All of this would free LMS from the distinction between training and operation. Moreover, if every data point could be implemented, LMS could train itself; using the correctness of its actions to continually improve the underlying algorithms that define its purpose.
This means that the LLM can benefit from a dataset that is constantly being updated and curated, while the mechanisms that deliver and contextualize that data are constantly being improved. Data is not at risk of being duplicated or abandoned in forgotten silos – all you have to do is ask for it!
Cut from SME fabric
So: what does this mean for SMEs?
On the other hand, this technology removes the constraints imposed by large companies. The incredible speed at which SMEs can deliver information through a fast-flowing infrastructure enables decision makers to move business forward at the pace they want, without the need for batch processing to keep them in second gear. The flexibility that enables SMEs to outperform larger companies is back in vogue.

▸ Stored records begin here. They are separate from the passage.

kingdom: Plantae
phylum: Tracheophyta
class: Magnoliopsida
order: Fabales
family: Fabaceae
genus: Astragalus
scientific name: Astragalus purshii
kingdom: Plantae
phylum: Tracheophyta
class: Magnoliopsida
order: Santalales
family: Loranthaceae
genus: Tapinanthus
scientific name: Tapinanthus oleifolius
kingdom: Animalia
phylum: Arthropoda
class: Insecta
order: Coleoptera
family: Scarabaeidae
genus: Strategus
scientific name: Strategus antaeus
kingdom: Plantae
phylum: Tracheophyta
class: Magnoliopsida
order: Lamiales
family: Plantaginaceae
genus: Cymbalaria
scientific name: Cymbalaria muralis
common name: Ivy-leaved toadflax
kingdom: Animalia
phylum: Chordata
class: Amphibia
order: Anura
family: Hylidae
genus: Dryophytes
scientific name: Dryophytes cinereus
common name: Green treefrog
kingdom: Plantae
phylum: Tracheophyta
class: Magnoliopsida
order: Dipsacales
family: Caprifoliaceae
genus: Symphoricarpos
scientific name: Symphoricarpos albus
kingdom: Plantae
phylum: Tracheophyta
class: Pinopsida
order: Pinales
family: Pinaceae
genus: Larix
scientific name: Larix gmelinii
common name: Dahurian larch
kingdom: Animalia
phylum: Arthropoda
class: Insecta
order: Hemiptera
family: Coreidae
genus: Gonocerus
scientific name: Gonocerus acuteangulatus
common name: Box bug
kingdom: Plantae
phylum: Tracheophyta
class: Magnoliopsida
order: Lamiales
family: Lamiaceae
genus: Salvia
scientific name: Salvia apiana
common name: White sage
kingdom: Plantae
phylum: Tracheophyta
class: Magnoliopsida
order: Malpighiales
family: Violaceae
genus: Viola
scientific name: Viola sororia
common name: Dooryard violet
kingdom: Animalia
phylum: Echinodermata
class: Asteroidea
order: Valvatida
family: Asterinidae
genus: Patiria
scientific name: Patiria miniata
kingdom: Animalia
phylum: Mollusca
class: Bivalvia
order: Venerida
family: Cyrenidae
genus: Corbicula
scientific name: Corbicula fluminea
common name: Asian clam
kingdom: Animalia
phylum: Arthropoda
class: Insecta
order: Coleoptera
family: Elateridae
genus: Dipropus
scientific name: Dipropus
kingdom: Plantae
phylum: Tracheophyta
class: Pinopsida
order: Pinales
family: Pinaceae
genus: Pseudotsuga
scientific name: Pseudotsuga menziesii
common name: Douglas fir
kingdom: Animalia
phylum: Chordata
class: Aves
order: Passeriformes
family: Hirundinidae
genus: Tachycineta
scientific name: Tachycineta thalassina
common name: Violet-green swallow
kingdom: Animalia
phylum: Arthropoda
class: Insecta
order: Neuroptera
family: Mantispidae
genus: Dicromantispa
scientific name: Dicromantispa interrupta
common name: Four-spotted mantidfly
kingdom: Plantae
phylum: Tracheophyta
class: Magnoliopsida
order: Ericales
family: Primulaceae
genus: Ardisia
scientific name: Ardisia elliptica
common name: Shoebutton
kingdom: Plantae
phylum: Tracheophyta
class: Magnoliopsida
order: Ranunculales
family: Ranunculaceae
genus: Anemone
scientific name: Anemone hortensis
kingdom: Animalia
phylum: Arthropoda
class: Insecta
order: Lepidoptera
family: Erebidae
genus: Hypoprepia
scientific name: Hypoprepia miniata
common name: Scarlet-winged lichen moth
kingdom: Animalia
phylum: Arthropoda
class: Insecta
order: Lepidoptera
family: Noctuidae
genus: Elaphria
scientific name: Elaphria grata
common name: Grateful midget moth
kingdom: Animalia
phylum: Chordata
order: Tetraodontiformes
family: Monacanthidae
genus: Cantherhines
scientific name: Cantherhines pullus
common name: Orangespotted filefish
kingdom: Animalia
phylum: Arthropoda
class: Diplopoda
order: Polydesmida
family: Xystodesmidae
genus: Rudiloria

These decisions are made with less uncertainty, and in a more appropriate context, than in the past. And it is much easier to access specific insights, thanks to the natural language that LLM students are familiar with, so that the data stream can foster a real passion for commercial transparency at all levels.
Not only is the output faster and more accurate, but SMEs can also free themselves from legacy technology. Data can be streamed entirely on-premises, entirely in the cloud, or a combination of the two. The heavy hardware required for batch processing is often no longer necessary if you can order the same output in record time from an LLM. Also, there are many providers that offer fully managed (out-of-the-box) solutions that require zero capital investment from SMEs.
For SMEs to get the most out of their LLM programs, they need to think about how they handle their company’s data. If a company is willing to commit to treating data as a continuous stream of information, it will be in a much better position to maximize the potential that data in motion has to help it grow.